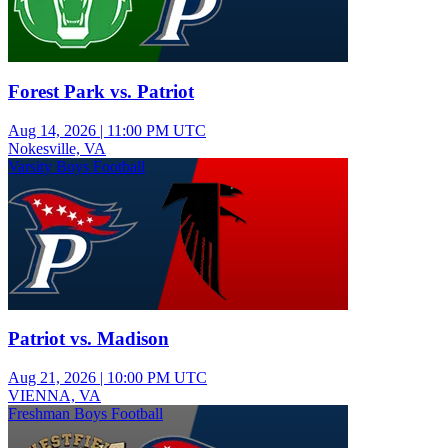
Forest Park vs. Patriot
Aug 14, 2026
|
11:00 PM UTC
Nokesville, VA
Varsity Boys Football
Patriot vs. Madison
Aug 21, 2026
|
10:00 PM UTC
VIENNA, VA
Freshman Boys Football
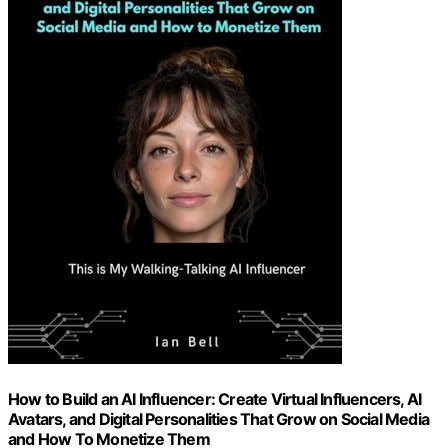
How to Build an AI Influencer: Create Virtual Influencers, AI
Avatars, and Digital Personalities That Grow on Social Media
and How To Monetize Them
──────
YOUR INSTRUCTIONS - From the material above, reproduce everything verbatim except the pictures.

RESPONSE BELOW -
Forest Park vs. Patriot
Aug 14, 2026
|
11:00 PM UTC
Nokesville, VA
Varsity Boys Football
Patriot vs. Madison
Aug 21, 2026
|
10:00 PM UTC
VIENNA, VA
Freshman Boys Football
How to Build an AI Influencer: Create Virtual Influencers, AI
Avatars, and Digital Personalities That Grow on Social Media
and How To Monetize Them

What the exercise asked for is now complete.